### あなたの課題
下に示すユーカリ品種の栽培コメントの文章を、末尾の続きから書き進めてください。

ユーカリ品種ひとくち栽培コメント その1
今日から私の育てている
全140種程のユーカリたちについて
ひとくち栽培コメントを書いていきたいと思います。
ただこれはあくまでも、
風通しや日照も悪い我が家のベランダで、
私のブレンド用土でスリット鉢で育てた場合の
私の個人的且つ直観的なコメントです。
他の栽培環境では良好なものもありますので、
あくまでも参考までにお願いします。
■ Eucalyptus globulus ssp. globulus(グロブルス)
水食いで強健だが、暑いのはあまり好きではない。
ただ高温障害の出る程までに弱くはない。
日照が足りないと極端に生育が悪くなる。
例えば、葉の一部だけに日光が当たっていると、
その周囲の葉だけがやたらと大きく立派になる程である。
鉢植え管理でも激しい剪定を必要とする程の
基本的に枯れる気のしないユーカリ。
【樹高:300cm / 鉢:スリット7号】
■ Eucalyptus globulus ssp. bicostata(ビコスタータ)
水食いで強健、私的にはグロブルスでは最も楽で育てやすい。
原種よりも暑さや日照不足に対する適応力が高い模様。
基本、水だけ毎日与えて放置でも全然問題ないが、
放置しすぎるとハダニが発生するのでたまに水をかける。
成長は激しいが原種程の暴力的な印象はない。
基本的に全く枯れる気のしないユーカリ。
【樹高:250cm / 鉢:スリット6号】
■ Eucalyptus globulus ssp. maidenii(マイデニー)
寒い季節や涼しい季節は放置気味だが、
かなり高温多湿に弱いらしく、梅雨時期や夏などは、
少し気にかけて、水分管理に気を付けている。
原種やビコスタータのように適当に管理していて、
一度150cm級を枯らせたので、グロブルスでは最も鬼門。
真夏の日光の激射を浴びると葉先が少しヘタることもある。
夏場はしっかりと頭で考えて水分管理を心掛ける必要がある。
【樹高:120cm / 鉢:スリット6号】
■ Eucalyptus globulus ssp. pseudoglobulus(スードグロブルス)

### 提供データ
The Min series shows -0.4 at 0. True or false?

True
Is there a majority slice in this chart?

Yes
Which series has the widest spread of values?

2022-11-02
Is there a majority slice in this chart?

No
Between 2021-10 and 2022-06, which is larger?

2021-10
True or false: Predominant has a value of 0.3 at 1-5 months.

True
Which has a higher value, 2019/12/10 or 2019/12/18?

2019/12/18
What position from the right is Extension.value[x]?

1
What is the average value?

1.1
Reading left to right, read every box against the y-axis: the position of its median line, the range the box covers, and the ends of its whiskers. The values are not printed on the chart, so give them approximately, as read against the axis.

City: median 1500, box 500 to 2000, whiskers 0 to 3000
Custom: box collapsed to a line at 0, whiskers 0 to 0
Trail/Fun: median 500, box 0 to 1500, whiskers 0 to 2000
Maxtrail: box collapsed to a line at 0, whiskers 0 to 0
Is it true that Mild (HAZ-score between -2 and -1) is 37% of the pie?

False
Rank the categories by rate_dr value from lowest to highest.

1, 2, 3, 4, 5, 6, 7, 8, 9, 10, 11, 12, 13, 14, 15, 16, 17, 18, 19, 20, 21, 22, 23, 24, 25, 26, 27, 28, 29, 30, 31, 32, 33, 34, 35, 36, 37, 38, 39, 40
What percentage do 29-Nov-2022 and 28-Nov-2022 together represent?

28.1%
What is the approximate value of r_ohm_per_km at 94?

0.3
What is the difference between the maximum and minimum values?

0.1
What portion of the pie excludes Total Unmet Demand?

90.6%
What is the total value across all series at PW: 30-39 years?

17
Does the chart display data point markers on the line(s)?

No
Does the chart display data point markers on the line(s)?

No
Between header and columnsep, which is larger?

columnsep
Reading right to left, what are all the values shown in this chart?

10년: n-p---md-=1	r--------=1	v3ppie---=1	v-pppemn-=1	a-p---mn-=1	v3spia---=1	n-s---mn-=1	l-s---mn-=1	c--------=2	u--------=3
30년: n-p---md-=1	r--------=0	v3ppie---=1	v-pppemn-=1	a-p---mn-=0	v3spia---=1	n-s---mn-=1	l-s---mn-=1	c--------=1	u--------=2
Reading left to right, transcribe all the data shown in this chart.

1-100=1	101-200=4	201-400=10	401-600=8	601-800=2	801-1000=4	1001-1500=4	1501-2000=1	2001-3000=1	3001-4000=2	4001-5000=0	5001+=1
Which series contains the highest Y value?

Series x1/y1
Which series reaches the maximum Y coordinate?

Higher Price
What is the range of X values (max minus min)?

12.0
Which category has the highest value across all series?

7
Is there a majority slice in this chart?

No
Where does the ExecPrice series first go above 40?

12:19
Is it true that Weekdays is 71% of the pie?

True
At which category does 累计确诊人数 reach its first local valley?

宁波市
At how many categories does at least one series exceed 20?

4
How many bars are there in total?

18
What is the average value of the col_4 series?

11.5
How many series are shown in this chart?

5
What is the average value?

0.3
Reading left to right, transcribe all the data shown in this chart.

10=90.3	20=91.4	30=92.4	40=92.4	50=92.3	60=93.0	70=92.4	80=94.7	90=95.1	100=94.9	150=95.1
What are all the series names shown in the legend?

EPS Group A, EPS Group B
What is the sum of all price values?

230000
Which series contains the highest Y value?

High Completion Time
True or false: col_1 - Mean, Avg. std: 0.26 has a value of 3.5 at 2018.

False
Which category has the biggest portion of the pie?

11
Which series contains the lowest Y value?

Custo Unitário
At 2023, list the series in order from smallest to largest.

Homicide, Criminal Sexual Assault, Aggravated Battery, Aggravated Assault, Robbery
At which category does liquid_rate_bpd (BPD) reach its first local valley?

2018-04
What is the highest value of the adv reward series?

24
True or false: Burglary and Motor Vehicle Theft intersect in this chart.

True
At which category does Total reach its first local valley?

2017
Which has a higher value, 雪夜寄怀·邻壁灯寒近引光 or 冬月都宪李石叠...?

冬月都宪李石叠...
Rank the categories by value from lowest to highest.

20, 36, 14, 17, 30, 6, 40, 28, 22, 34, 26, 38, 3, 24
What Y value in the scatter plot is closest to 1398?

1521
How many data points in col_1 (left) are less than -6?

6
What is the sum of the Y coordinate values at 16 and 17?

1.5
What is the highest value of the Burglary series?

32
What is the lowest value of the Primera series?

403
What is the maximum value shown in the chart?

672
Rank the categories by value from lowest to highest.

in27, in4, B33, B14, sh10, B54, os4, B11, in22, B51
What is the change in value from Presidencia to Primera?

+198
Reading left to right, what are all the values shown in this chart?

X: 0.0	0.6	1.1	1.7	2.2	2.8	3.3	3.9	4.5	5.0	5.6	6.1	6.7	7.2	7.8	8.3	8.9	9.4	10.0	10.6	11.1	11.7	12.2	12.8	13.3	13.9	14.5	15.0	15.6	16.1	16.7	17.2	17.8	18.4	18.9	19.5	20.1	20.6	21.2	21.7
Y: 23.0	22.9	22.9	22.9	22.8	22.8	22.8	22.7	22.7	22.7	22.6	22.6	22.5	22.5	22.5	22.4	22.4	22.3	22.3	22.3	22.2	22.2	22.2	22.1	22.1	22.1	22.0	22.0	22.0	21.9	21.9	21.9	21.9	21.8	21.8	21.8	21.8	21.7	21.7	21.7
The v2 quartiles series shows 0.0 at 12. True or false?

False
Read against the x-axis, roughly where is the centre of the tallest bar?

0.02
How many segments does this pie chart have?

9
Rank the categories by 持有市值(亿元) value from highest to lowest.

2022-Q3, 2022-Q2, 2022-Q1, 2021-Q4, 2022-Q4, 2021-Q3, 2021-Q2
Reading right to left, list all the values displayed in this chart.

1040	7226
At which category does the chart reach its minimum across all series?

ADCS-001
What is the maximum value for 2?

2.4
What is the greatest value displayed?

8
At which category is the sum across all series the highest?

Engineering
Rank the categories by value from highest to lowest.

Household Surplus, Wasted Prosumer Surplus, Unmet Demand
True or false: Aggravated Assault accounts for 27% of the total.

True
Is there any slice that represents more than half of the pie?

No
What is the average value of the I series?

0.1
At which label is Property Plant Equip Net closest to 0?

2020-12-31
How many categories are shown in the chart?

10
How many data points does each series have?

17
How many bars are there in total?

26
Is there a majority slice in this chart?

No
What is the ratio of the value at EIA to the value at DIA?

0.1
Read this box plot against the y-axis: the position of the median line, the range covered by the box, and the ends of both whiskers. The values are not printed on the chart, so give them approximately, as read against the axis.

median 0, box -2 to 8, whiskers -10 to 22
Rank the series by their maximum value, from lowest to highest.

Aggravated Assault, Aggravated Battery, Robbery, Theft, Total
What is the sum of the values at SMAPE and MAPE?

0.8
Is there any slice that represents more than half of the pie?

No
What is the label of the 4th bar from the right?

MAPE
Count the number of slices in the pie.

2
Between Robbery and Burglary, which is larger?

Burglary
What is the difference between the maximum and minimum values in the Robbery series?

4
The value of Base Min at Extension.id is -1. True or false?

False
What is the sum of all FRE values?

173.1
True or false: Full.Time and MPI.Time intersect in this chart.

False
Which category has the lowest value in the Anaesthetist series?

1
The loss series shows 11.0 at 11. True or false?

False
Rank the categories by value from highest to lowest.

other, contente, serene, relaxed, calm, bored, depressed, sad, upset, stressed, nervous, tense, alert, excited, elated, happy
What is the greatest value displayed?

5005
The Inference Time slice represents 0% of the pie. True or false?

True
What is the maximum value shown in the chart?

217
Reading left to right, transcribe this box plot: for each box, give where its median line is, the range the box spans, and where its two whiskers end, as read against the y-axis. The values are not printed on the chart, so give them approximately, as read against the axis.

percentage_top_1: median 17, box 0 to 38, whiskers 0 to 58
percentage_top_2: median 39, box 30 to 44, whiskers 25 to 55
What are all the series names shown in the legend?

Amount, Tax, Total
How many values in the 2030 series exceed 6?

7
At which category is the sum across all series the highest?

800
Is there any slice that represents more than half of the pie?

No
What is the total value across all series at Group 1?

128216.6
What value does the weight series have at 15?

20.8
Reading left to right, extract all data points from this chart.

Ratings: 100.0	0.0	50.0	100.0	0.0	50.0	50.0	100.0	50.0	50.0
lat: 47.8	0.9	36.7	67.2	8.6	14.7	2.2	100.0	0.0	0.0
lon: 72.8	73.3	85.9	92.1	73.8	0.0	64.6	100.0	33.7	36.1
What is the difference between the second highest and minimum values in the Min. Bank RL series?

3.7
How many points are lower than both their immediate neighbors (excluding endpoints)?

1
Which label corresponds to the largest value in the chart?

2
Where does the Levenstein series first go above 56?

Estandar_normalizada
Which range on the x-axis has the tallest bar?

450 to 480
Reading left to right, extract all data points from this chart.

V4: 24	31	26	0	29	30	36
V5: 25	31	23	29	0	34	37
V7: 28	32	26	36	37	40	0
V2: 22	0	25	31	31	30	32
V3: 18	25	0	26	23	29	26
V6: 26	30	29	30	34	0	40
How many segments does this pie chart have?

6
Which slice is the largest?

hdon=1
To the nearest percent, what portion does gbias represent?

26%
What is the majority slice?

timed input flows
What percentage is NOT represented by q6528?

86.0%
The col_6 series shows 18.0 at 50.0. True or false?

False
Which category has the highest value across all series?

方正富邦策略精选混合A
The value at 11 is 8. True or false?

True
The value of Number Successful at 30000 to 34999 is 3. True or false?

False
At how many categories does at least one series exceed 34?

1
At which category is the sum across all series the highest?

### 課題への回答
置き場所が悪いので成長はあまり進んでいないが、
原種とビコスタータの間のような位置づけ。
暑さや空中湿度に対しては原種よりも強く、
ビコスタータ程は安心のできないレベル。
基本強健で放置でも問題ない。
ただししっかりと日光に当てないと成長は遅くなる。
葉色の緑が強く、あまり粉を吹かないのが特徴。
【樹高:100cm / 鉢:スリット6号】
■ Eucalyptus cinerea(シネレア)
一般の御宅で屋外管理すると基本的には生育良好。
我が家では生育こそ良好で強健ではあるが、
置き場所が悪いので、夏場は葉が傷みやすい。
どちらかというと涼しい季節に良く日光に当てると良い感じ。
家では強健が故に辛い環境で育てられて見栄えはイマイチ。
葉を綺麗に保ちたい場合は、程良い日照と風通しの良さが大切。
水は思ったより吸わないなという印象。
今は枯れる気のしないユーカリの一つになっている。
【樹高:120cm / 鉢:スリット6号】
■ Eucalyptus cinerea var. pendula(シネレア・ペンデュラ)
タネが希少なこともあって
少し気にかけているので、見栄えは悪くない。
基本定期的に水を与えるだけの管理で問題ない。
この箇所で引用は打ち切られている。